**Problem to solve**
Give every line of the rows below as a JSON list of strings, one string per line, with blank lines left out. Leave the picture lines out of your answer.

(Stored rows)
════════

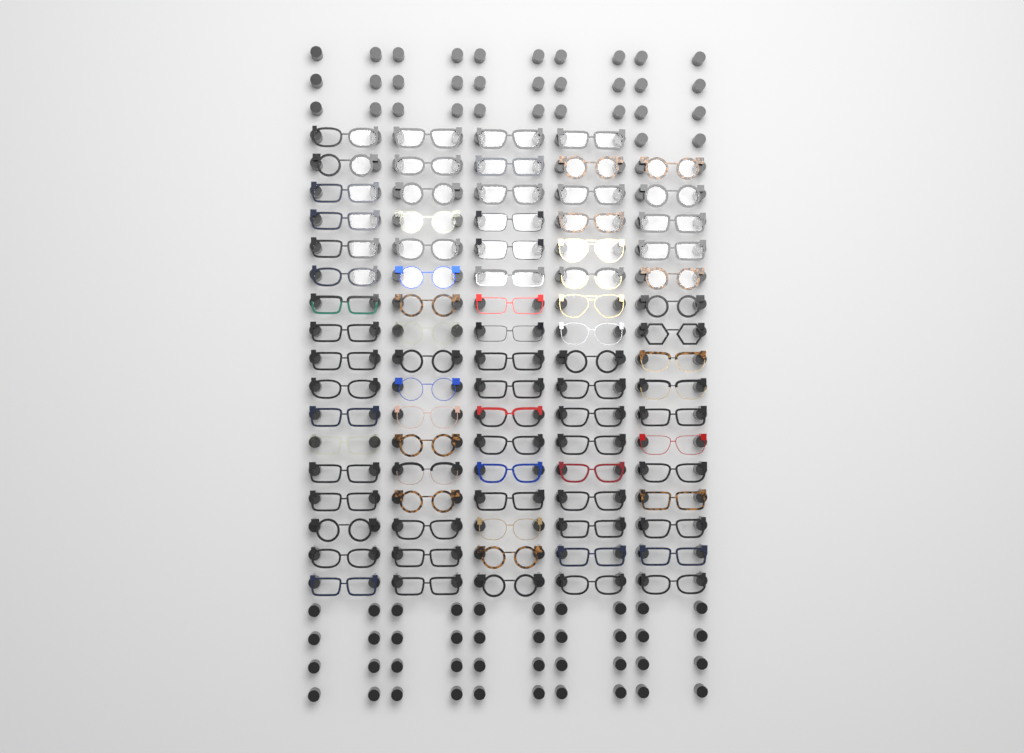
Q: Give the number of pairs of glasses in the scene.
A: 84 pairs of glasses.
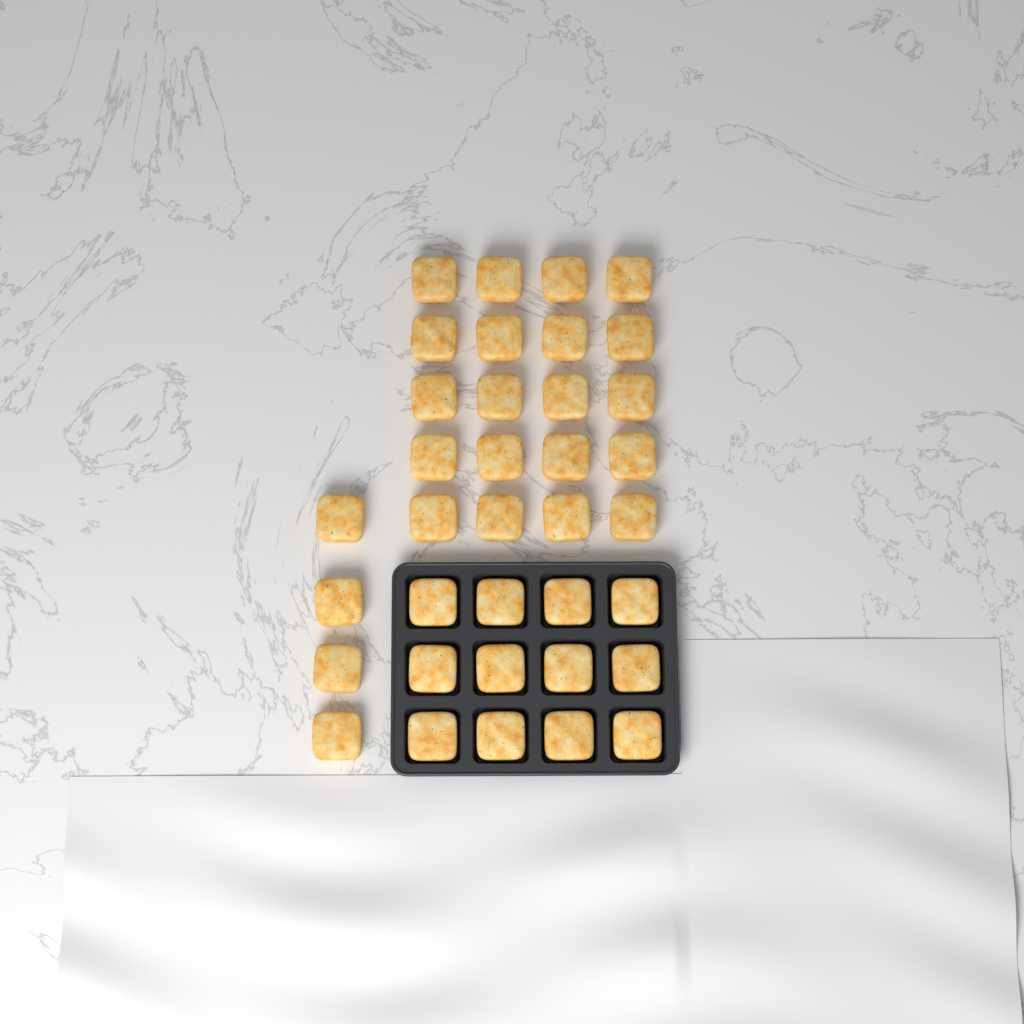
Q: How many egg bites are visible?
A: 36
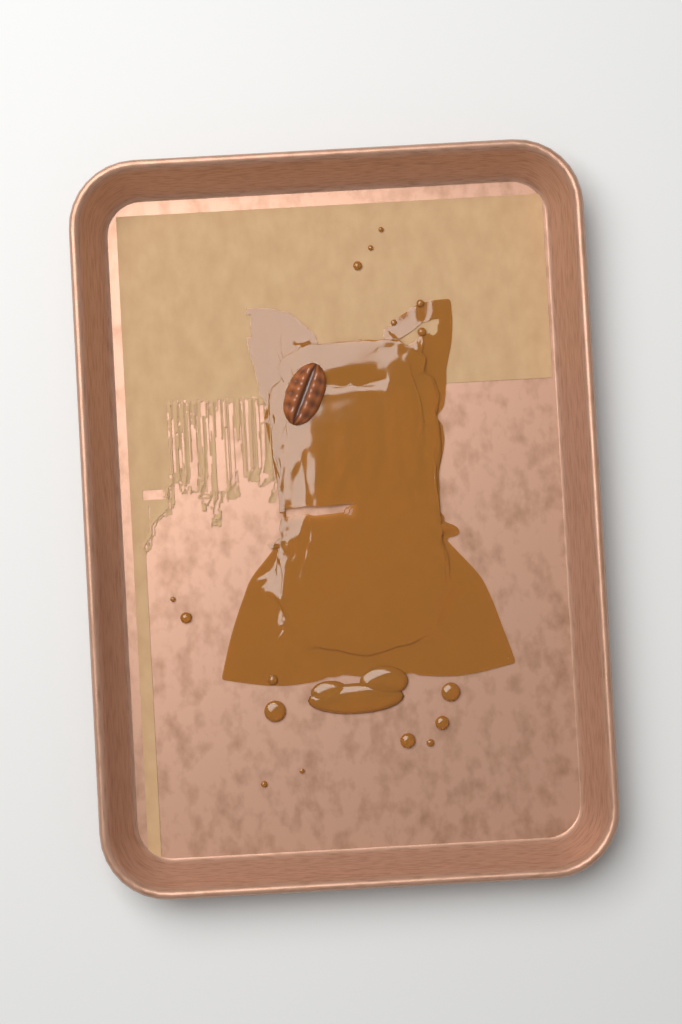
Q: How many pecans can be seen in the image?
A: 1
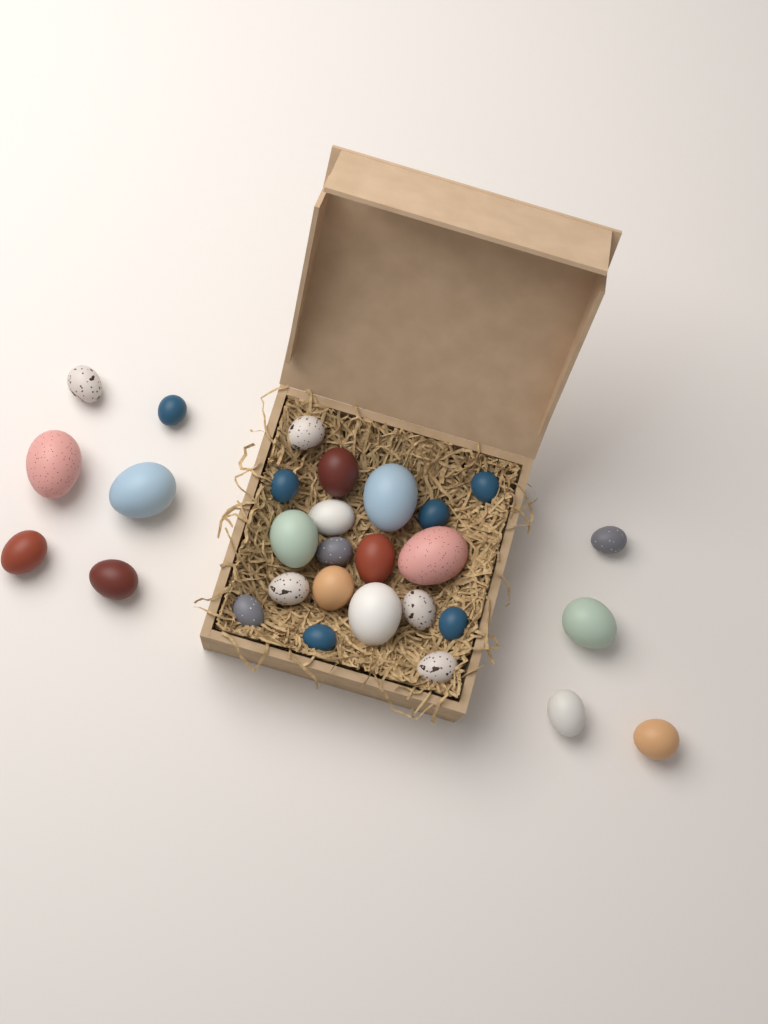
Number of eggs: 29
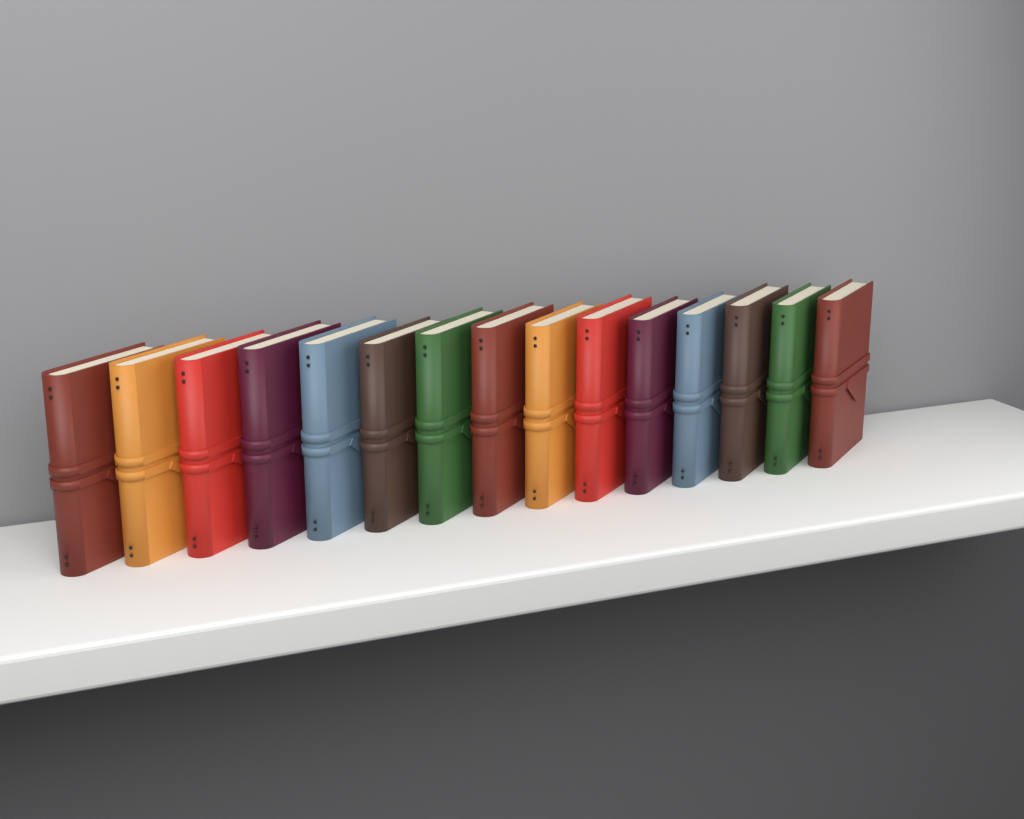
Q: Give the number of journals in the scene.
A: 15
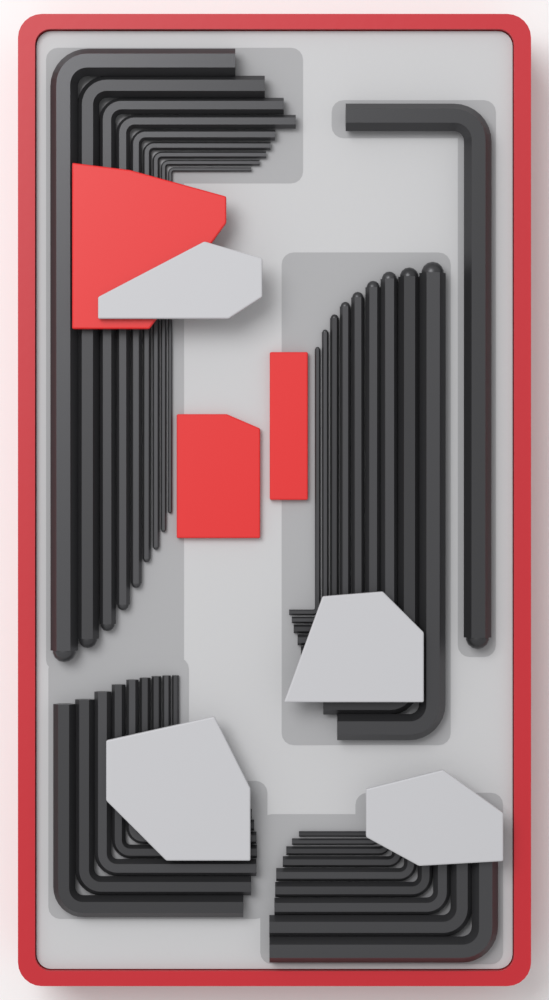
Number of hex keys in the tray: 37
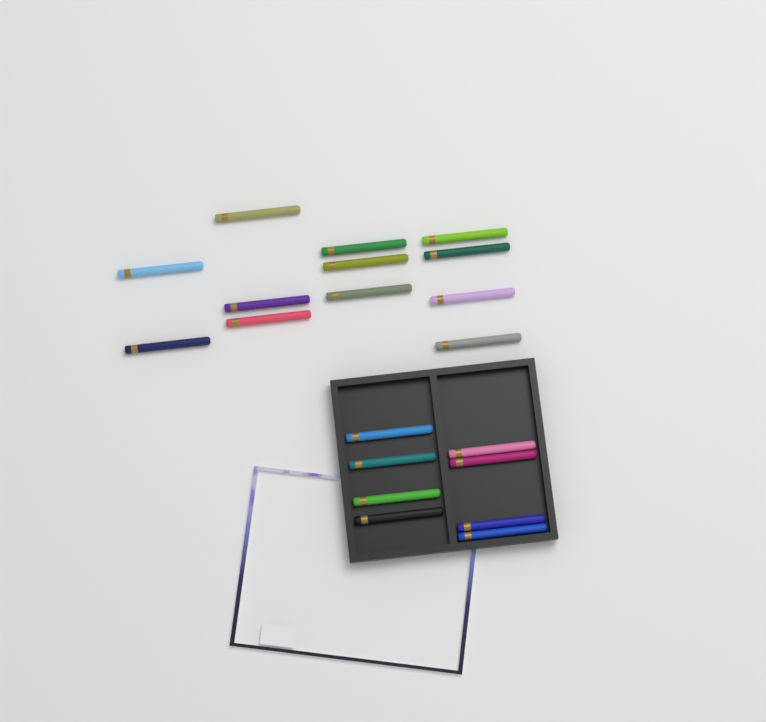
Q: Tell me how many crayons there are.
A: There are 20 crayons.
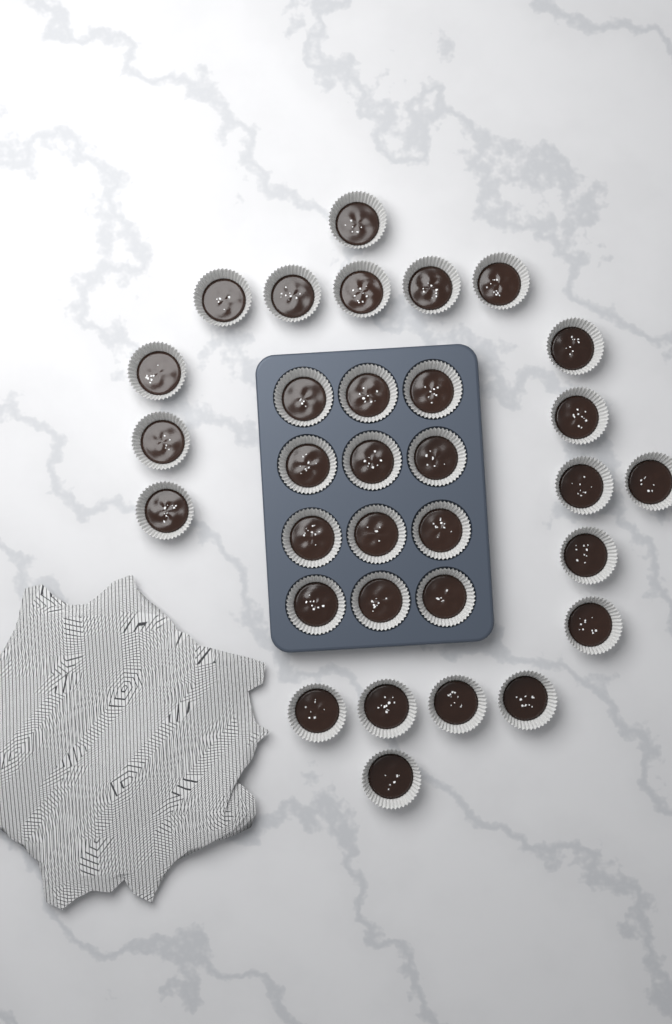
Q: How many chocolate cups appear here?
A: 32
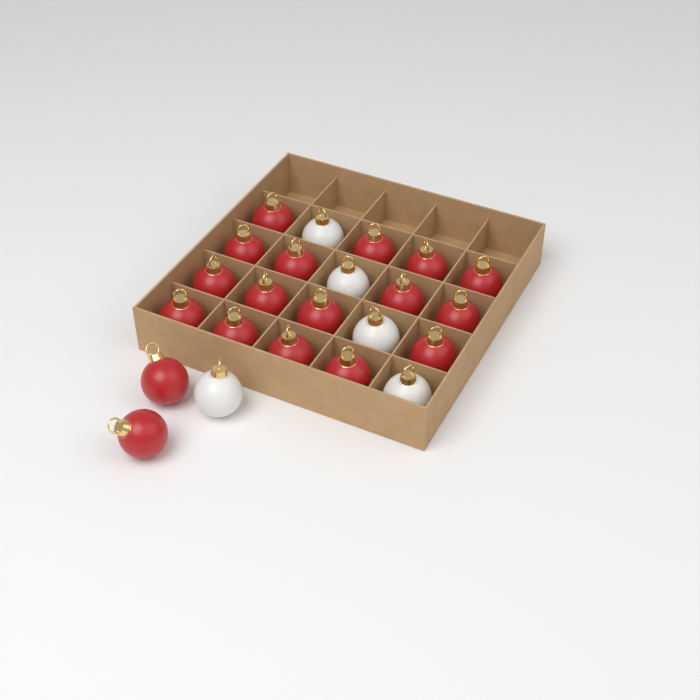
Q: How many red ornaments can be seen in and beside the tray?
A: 18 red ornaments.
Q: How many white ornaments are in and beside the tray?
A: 5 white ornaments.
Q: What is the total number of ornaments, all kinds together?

════════

**Complete output**
[
  "Q: Give the number of pairs of glasses in the scene.",
  "A: 84 pairs of glasses.",
  "Q: How many egg bites are visible?",
  "A: 36",
  "Q: How many pecans can be seen in the image?",
  "A: 1",
  "Number of eggs: 29",
  "Q: Give the number of journals in the scene.",
  "A: 15",
  "Number of hex keys in the tray: 37",
  "Q: Tell me how many crayons there are.",
  "A: There are 20 crayons.",
  "Q: How many chocolate cups appear here?",
  "A: 32",
  "Q: How many red ornaments can be seen in and beside the tray?",
  "A: 18 red ornaments.",
  "Q: How many white ornaments are in and beside the tray?",
  "A: 5 white ornaments.",
  "Q: What is the total number of ornaments, all kinds together?"
]